*Directive*
Here is a listing. Write it all out again exactly, but not its pictures.

*Given entries*
====================

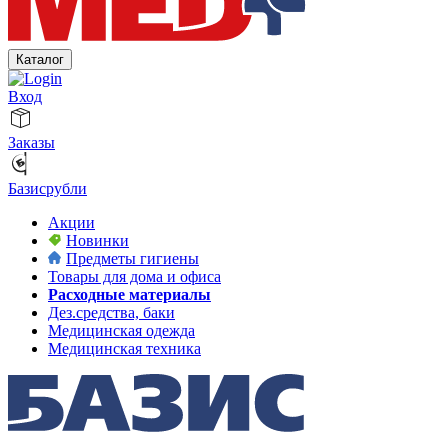
Каталог
Вход
Заказы
Базисрубли
Акции
Новинки
Предметы гигиены
Товары для дома и офиса
Расходные материалы
Дез.средства, баки
Медицинская одежда
Медицинская техника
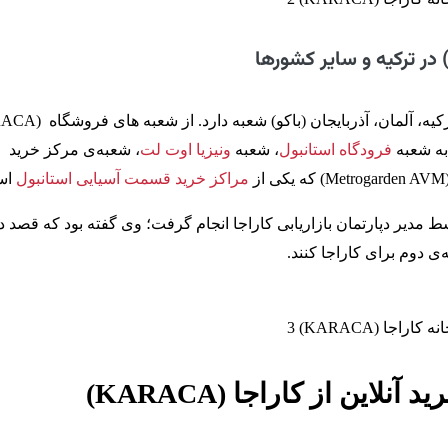
به شعبه
فرودگاه استانبول
، شعبه
ونیزیا اوت لت
، شعبه‌ی مرکز خرید
مراکز خرید قسمت آسیایی استانبول
اس
 مدیر دپارتمان بازاریابی کاراجا انجام گرفت؛ وی گفته بود که قصد دا
ه‌ی دوم برای کاراجا کنند.
لاین از کاراجا (KARACA)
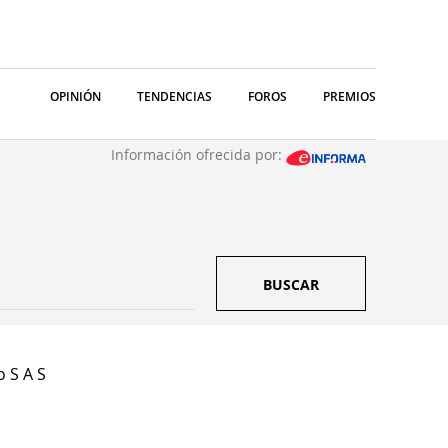
OPINIÓN
TENDENCIAS
FOROS
PREMIOS
Información ofrecida por:
BUSCAR
 S A S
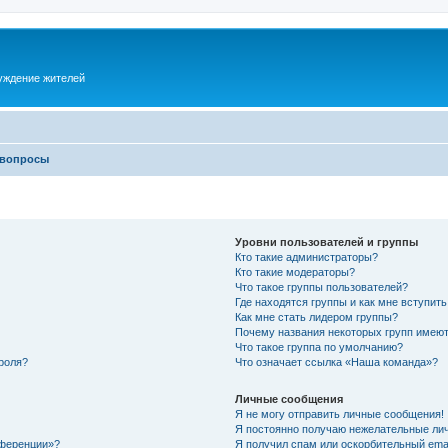
суждение жителей
 вопросы
Уровни пользователей и группы
Кто такие администраторы?
Кто такие модераторы?
Что такое группы пользователей?
Где находятся группы и как мне вступить
Как мне стать лидером группы?
Почему названия некоторых групп имеют
Что такое группа по умолчанию?
роля?
Что означает ссылка «Наша команда»?
Личные сообщения
Я не могу отправить личные сообщения!
Я постоянно получаю нежелательные ли
нференции»?
Я получил спам или оскорбительный email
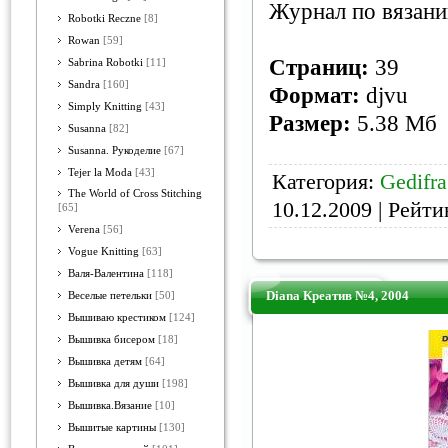
Журнал по вязани
Robotki Reczne
[8]
Rowan
[59]
Страниц:
39
Sabrina Robotki
[11]
Sandra
[160]
Формат:
djvu
Simply Knitting
[43]
Размер:
5.38 Mб
Susanna
[82]
Susanna. Рукоделие
[67]
Tejer la Moda
[43]
Категория:
Gedifra
The World of Cross Stitching
10.12.2009
| Рейтин
[65]
Verena
[56]
Vogue Knitting
[63]
Валя-Валентина
[118]
Diana Креатив №4, 2004
Веселые петельки
[50]
Вышиваю крестиком
[124]
Вышивка бисером
[18]
Вышивка детям
[64]
Вышивка для души
[198]
Вышивка.Вязание
[10]
Вышитые картины
[130]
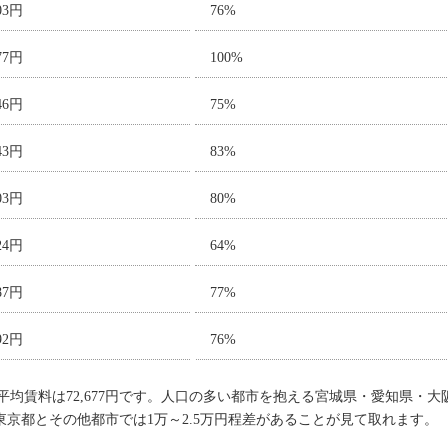
903円
76%
677円
100%
746円
75%
643円
83%
403円
80%
524円
64%
887円
77%
092円
76%
均賃料は72,677円です。人口の多い都市を抱える宮城県・愛知県・
、東京都とその他都市では1万～2.5万円程差があることが見て取れます。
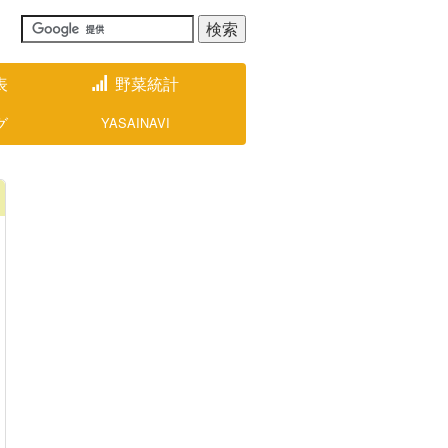
表
野菜統計
グ
YASAINAVI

====================

*Reply*
Каталог
Вход
Заказы
Базисрубли
Акции
Новинки
Предметы гигиены
Товары для дома и офиса
Расходные материалы
Дез.средства, баки
Медицинская одежда
Медицинская техника
به شعبه
فرودگاه استانبول
، شعبه
ونیزیا اوت لت
، شعبه‌ی مرکز خرید
مراکز خرید قسمت آسیایی استانبول
اس
 مدیر دپارتمان بازاریابی کاراجا انجام گرفت؛ وی گفته بود که قصد دا
ه‌ی دوم برای کاراجا کنند.
لاین از کاراجا (KARACA)
OPINIÓN
TENDENCIAS
FOROS
PREMIOS
Información ofrecida por:
BUSCAR
 S A S
суждение жителей
 вопросы
Уровни пользователей и группы
Кто такие администраторы?
Кто такие модераторы?
Что такое группы пользователей?
Где находятся группы и как мне вступить
Как мне стать лидером группы?
Почему названия некоторых групп имеют
Что такое группа по умолчанию?
роля?
Что означает ссылка «Наша команда»?
Личные сообщения
Я не могу отправить личные сообщения!
Я постоянно получаю нежелательные ли
нференции»?
Я получил спам или оскорбительный email
Журнал по вязани
Robotki Reczne
[8]
Rowan
[59]
Страниц:
39
Sabrina Robotki
[11]
Sandra
[160]
Формат:
djvu
Simply Knitting
[43]
Размер:
5.38 Mб
Susanna
[82]
Susanna. Рукоделие
[67]
Tejer la Moda
[43]
Категория:
Gedifra
The World of Cross Stitching
10.12.2009
| Рейтин
[65]
Verena
[56]
Vogue Knitting
[63]
Валя-Валентина
[118]
Diana Креатив №4, 2004
Веселые петельки
[50]
Вышиваю крестиком
[124]
Вышивка бисером
[18]
Вышивка детям
[64]
Вышивка для души
[198]
Вышивка.Вязание
[10]
Вышитые картины
[130]
903円
76%
677円
100%
746円
75%
643円
83%
403円
80%
524円
64%
887円
77%
092円
76%
均賃料は72,677円です。人口の多い都市を抱える宮城県・愛知県・
、東京都とその他都市では1万～2.5万円程差があることが見て取れます。
表
野菜統計
グ
YASAINAVI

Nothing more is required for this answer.